Gleying is what happens to soil when it stays waterlogged and runs out of oxygen. Bacteria use up the oxygen trying to decompose organic matter, and no new oxygen can get in through the water-saturated pores. Without oxygen, iron in the soil chemically changes — it goes from rust-brown (oxidized) to a pale, soluble form (reduced) that washes away. The result is gray or greenish-gray soil. Gray subsoil is one of the most reliable signs that a soil stays wet year-round.
Can you farm Chesuncook soil?
No, not without massive drainage and soil amendment — and even then it would be difficult. Chesuncook soil is very poorly drained, highly acidic, cold, and low in the nutrients that crops need. It is not farmland. It is one of the few state soils chosen specifically for its ecological importance rather than agricultural value.
What grows in Chesuncook soil?
Black spruce and balsam fir are the primary trees — both can tolerate the waterlogged, acidic, cold conditions that other trees cannot survive. Tamarack grows in the wettest depressions. White cedar occupies the slightly drier edges. Sphagnum moss covers much of the surface, keeping it perpetually moist. Moose are the most prominent wildlife on this landscape.
Who was Thoreau and why does he matter here?
Henry David Thoreau was an American writer and naturalist who traveled through the Chesuncook region in 1853, paddling the West Branch of the Penobscot River to Chesuncook Lake.

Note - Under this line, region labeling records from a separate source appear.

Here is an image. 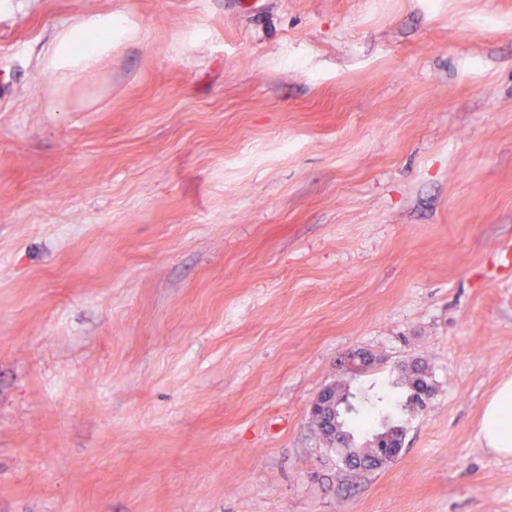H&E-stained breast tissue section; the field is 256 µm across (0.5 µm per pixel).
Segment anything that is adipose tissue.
Segmentation results:
<instances>
[{
    "label": "adipose tissue",
    "mask_w": 512,
    "mask_h": 512,
    "mask_svg": "<svg viewBox=\"0 0 512 512\" xmlns=\"http://www.w3.org/2000/svg\"><path fill=\"white\" fill-rule=\"evenodd\" d=\"M115 25L108 15L90 13L58 37L49 64L62 74H75L96 68L100 59L111 52L112 41L107 34ZM91 32L104 33V40L91 50L75 52V41ZM479 437L486 448L503 455H512V378L504 379L487 402L479 427Z\"/></svg>",
    "instance_id": "ef3b65f1"
}]
</instances>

He wrote about the trip in his book The Maine Woods, published in 1864. His description of the wilderness — remote lakes, vast spruce forest, a moose he watched being killed — is one of the earliest and most famous accounts of the Maine north woods. The landscape he described is the same landscape that Chesuncook soil underlies today.
How is Chesuncook soil different from other state soils?
Most state soils were chosen for agricultural importance — they grow the state's defining crop or cover its best farmland. Chesuncook is the opposite: it was chosen because it represents Maine's most distinctive natural landscape, not its most productive one. It cannot be farmed. It is the soil of the wilderness, chosen to honor the boreal forest rather than the field.